Cinéma : A l'Affiche «Half Moon» : la face cachée du Kurdistan nomade


Par Gérard LEFORT, mercredi 11 juillet 2007

Half Moon (Nimewang) de Bahman Ghobadi avec Ismail Ghaffai, Allahmorad Rashtiyaniâ 1h47.

Le retour d'exil d'un célèbre musicien kurde irakien et de ses dix fils.

Mamo est un vieil homme. Avec ses fils, il entreprend un long voyage qui pourrait bien être le dernier. Tous embarqués dans un bus antique sur des routes tracées au Moyen Age.
«Quelque part», le mot est faible. Puisque l'approximation géographique est un guide aveugle dans ce nouveau film de Bahman Ghobadi qui joue à saute frontière entre l'Iran, l'Irak, la Turquie et la Syrie. Autant dire en terre kurde, territoire rendu flottant par les guerres régionales, radeau de montagnes et de vallées pierreuses où quelques milliers de naufragés kurdes (ou ce qu'il en reste après leurs gazages massifs par les troupes de Saddam Hussein) bricolent leur idée de nation virtuelle.

Fil rouge.
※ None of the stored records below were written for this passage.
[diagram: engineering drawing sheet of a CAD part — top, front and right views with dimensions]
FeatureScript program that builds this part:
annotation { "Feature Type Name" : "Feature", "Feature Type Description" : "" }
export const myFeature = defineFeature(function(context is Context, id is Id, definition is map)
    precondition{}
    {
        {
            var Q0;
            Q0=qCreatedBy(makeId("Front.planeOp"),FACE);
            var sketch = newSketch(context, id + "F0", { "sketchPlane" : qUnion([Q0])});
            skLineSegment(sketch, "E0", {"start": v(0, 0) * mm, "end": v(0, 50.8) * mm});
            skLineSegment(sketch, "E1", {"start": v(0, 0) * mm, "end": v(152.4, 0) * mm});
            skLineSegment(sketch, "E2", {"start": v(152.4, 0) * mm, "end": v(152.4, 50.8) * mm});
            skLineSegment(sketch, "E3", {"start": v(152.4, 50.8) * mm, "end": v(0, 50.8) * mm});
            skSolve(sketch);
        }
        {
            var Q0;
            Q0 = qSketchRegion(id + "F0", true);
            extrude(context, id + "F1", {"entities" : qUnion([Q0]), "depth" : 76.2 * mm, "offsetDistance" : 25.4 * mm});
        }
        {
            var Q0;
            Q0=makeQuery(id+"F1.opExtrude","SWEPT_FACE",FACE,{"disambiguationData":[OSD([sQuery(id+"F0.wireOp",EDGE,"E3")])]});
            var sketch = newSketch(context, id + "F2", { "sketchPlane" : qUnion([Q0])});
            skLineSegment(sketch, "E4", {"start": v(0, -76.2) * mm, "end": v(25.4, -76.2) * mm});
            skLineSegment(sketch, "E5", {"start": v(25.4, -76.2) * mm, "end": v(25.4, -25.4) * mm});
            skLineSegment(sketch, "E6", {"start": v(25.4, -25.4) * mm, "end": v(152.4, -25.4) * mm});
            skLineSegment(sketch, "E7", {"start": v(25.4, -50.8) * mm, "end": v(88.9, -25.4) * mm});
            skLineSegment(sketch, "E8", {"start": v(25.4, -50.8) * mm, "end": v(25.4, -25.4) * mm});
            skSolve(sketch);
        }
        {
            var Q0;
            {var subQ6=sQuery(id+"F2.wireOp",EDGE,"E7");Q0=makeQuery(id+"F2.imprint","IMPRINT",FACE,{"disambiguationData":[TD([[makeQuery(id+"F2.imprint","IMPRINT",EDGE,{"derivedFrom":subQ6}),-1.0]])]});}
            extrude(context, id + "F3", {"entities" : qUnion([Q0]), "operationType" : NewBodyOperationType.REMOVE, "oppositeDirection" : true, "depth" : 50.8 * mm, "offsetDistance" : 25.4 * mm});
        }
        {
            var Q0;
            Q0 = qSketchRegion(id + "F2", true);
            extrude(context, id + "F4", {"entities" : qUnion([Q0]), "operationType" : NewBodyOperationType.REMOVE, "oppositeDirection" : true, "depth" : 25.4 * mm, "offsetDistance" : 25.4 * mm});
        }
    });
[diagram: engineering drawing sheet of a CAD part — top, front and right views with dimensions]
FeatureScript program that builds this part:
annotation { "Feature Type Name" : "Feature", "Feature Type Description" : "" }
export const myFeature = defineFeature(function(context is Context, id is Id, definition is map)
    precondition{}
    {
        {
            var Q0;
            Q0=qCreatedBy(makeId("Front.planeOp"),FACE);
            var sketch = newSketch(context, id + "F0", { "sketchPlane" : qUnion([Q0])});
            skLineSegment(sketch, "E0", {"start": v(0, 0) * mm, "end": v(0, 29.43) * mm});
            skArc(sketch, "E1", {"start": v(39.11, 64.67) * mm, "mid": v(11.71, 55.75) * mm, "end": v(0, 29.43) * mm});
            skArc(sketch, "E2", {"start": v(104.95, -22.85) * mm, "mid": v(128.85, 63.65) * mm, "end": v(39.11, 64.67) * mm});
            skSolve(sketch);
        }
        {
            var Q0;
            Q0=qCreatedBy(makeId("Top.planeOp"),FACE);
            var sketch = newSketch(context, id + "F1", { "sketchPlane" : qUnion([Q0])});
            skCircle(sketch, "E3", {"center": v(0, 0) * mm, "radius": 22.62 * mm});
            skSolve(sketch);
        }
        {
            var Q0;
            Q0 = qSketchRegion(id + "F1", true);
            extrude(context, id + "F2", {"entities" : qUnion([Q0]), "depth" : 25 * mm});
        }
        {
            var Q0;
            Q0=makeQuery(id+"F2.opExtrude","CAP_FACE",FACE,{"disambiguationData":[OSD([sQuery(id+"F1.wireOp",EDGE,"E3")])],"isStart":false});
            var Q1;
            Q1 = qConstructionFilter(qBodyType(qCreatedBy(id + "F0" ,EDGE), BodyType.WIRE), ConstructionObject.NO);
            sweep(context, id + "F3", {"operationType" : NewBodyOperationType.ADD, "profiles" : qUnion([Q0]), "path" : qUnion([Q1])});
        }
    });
Il semble que la musique joue un rôle essentiel dans leur solidarité. C'est le sujet majeur de Half Moon, c'était déjà un fil rouge dans les précédents films de Ghobadi (dont, explicitement, dès son titre, les Chants du pays de ma mère , 2002). Mamo (Ismail Ghaffai) est en effet un musicien de grand renommée qui pendant les 35 ans que dura la dictature de Saddam Hussein fut interdit de concert en Irak et s'exila en Iran. L'interdit ayant disparu avec la chute du tyran, Kao (Allahmorad Rashtiyani), un de ses fans, décide d'entraîner Mamo vers un récital en terre natale, côté irakien, en compagnie de ses dix fils qui sont aussi ses musiciens accompagnateurs. Au début, ça ressemble à une virée festive à la façon d'une comédie à l'italienne transplantée au Kurdistan : rires et chansons, trognes inouïes et foutus caractères.

Ulysse. On encaisse cependant quelques nid-de-poule sur la (fausse) route enchantée. Primo, la fille unique de Mamo qui, elle, est interdite de voyage. Parce qu'elle est une femme ? se demande-t-on de façon un peu trop réflexe. Pas vraiment. Cette fille de tempérament est en effet l'institutrice d'une école de campagne dont elle ne veut pas abandonner les élèves. On reconnaît à cette occasion le style narratif de Ghobadi qui n'a pas son pareil pour poser des questions dont les réponses ne sont jamais là où on les imaginait.

Ainsi du caractère censément allégorique de ce «voyage de retour», antienne légendaire aussi ancestrale que cette zone indo-européenne d'où nous procédons, au Kurdistan comme ici. Il y a de l'Ulysse dans le vieux Mamo et les incidents qui contrarient son retour rouvrent les souterrains d'une Odyssée où de nouveau le chant des sirènes (une très jeune Circée à la voix de magicienne) le dispute aux envies de meurtres de quelque cyclope moderne. Mais cette familiarité est sans cesse bousculée par des impromptus poétiques, autrement enjôleurs.

Half Moon 
est certes une parabole qui, à ce titre, s'écarte sans cesse du droit chemin. Ce qui tombe à pic dans un film où de poste frontière fermé en impasse, la ligne droite est toujours un zigzag. Mais c'est aussi un film parabolique au sens où l'on dit aujourd'hui d'une antenne qu'elle l'est. Les yeux tournés vers le ciel, Half Moon capte tout, et d'abord, par fidélité à son titre, la face cachée d'un monde : cette civilisation des Kurdes nomades, ses façons qui mêlent la politesse la plus exquise, le bonheur d'être ensemble à des bouffées de violence toutes aussi extrêmes, le malheur d'avoir à se supporter.

Téléphone. Mais Half Moon dévoile aussi la face visible et aveuglante de notre monde où il paraît tout à fait naturel qu'au beau milieu d'un cul-de-sac de caillasses surgisse de la poche un téléphone satellitaire, ou que le vieux Mamo s'en remette au GPS chargé sur l'ordinateur de son fils pour savoir vers où diriger ses pas. L'effet est autant comique que glaçant. Désormais où que tu sois, la musiquette d'un (insup-)portable viendra te sonner. N'était-ce que quelque chose de céleste flotte dans ce film hanté, une onde qui n'a rien à voir avec l'électronique. Sa vraie face cachée, sa face de «demi-lune» invisible et ensorcelée qui le nimbe.

Mamo voyage au bras de la mort. Il ne la craint, ni ne la respecte. Un de ses fils s'en inquiète. «Même la mort n'est pas un malheur» , lui répond Mamo, philosophe cassant mais encourageant.